Page extract:
General characteristics
- Type: Submarine
- Displacement: 1,850 t (1,820 long tons) standard; 3,600 t (3,500 long tons) submerged;
- Length: 72.0 m (236 ft 3 in) pp
- Beam: 9.9 m (32 ft 6 in)
- Draught: 7.5 m (24 ft 7 in) max
- Propulsion: 1-shaft diesel-electric; 2 × Kawasaki-MAN V8V24/30AMTL diesel engines; 3,400 bhp (2,500 kW) (surfaced); 7,200 shp (5,400 kW) (submerged);
- Speed: 12 knots (22 km/h; 14 mph) surfaced; 20 knots (37 km/h; 23 mph) submerged;
- Test depth: 200 m (660 ft)
- Complement: 80
- Sensors & processing systems: ZPS-4 surface search radar; ZQQ-1, ZQQ-2, ZQQ-3 passive sonar; SQS-4, SQS-36J active sonar;
- Electronic warfare & decoys: ZLA-5 ESM
- Armament: 6 × 533 mm (21 in) torpedo tubes; Type 89 torpedoes;

= Uzushio-class submarine =

Submarine class of the JMSDF

The Uzushio-class submarine was a series of seven submarines in service with Japanese Maritime Self Defense Force during the Cold War between 1972 and the mid-1990s. They were the first generation of the teardrop type submarine that valued the underwater performance against that of the preceding conventional-hull type . Many were converted to training submarines (ATSS) towards the end of their lives.

Your objective: Pick up the Uzushio-class submarine article above after its final sentence and write what comes next.

Listed entries:
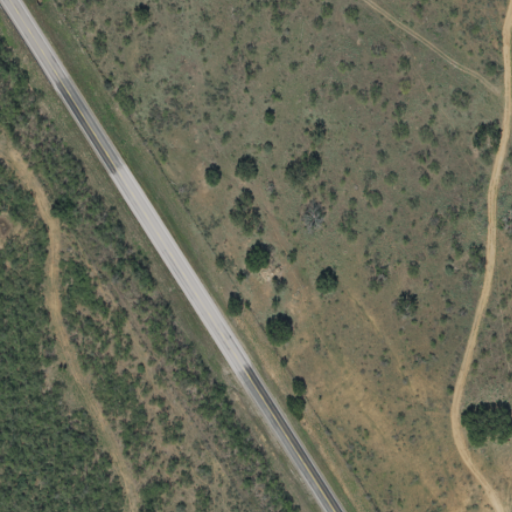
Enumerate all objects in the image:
road: (505, 134)
road: (173, 256)
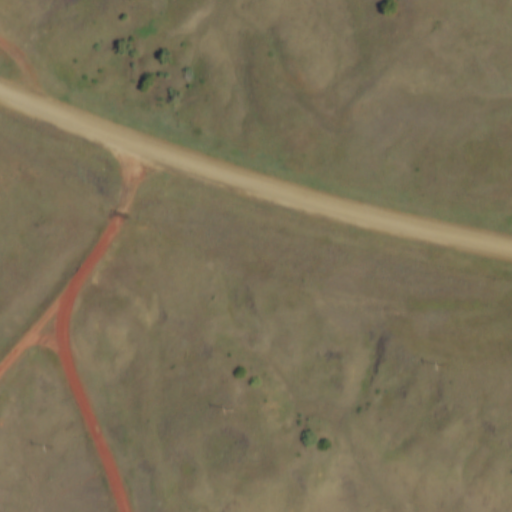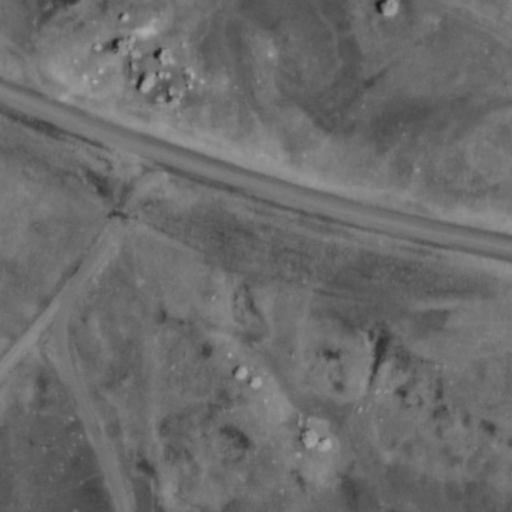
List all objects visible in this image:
road: (23, 66)
road: (151, 168)
road: (251, 182)
road: (86, 264)
road: (47, 338)
road: (82, 406)
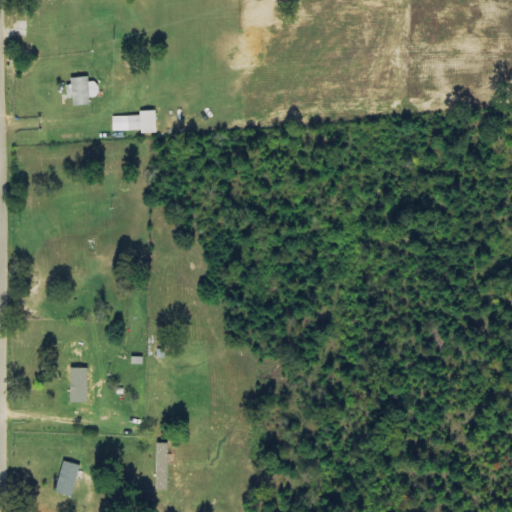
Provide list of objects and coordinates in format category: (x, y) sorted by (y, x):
building: (81, 91)
building: (135, 123)
road: (0, 372)
building: (77, 386)
building: (160, 467)
building: (65, 480)
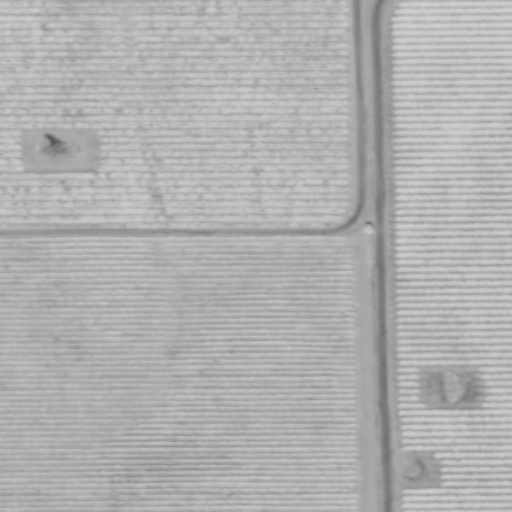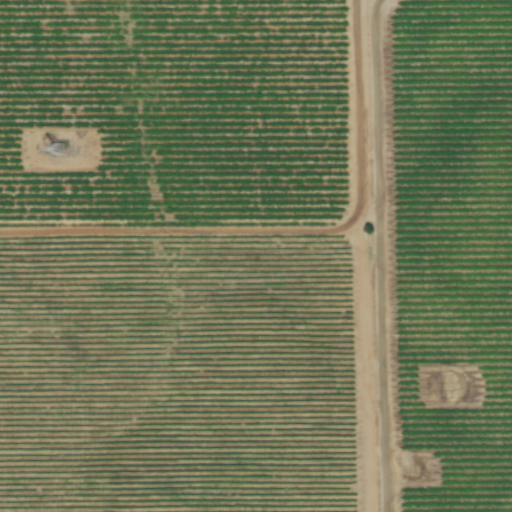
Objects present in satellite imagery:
power tower: (61, 148)
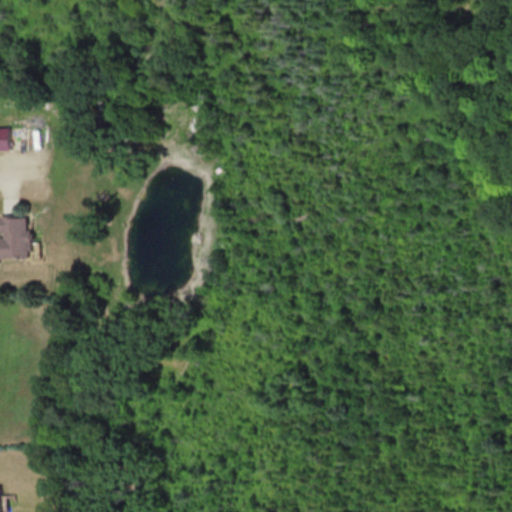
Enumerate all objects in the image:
building: (27, 134)
road: (4, 178)
building: (25, 235)
building: (4, 498)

Written reply:
==General characteristics==
The Uzushio class was the first Japan Maritime Self-Defense Force submarine design to incorporate the teardrop hull. The Uzushios had a double hull construction which used NS-63 high-tensile steel to allow for a deeper diving depth of 200 m. The submarines measured 72.0 m long between perpendiculars and 9.9 m at the beam. They had a maximum draught of 7.5 m and had a standard displacement of 1850 t and a 3600 t displacement when submerged. (Note: Sharpe has the tonnages as 1850 t standard, 1900 t surfaced and 2430 t submerged.)

The submarines were powered by a diesel-electric system composed of two Kawasaki-MAN V8V24/30AMTL diesel engines and two electric motors turning one shaft creating 3400 BHP surfaced and 7200 SHP submerged. (Note: Sharpe has the submarines with only a single electric motor.) This gave the boats a maximum speed of 12 kn surfaced and 20 kn dived. The submarines incorporated a separate emergency blowing system to all the vessels to surface rapidly and had a 3D automatic steering system which combined automatic depth and automatic direction maintenance systems.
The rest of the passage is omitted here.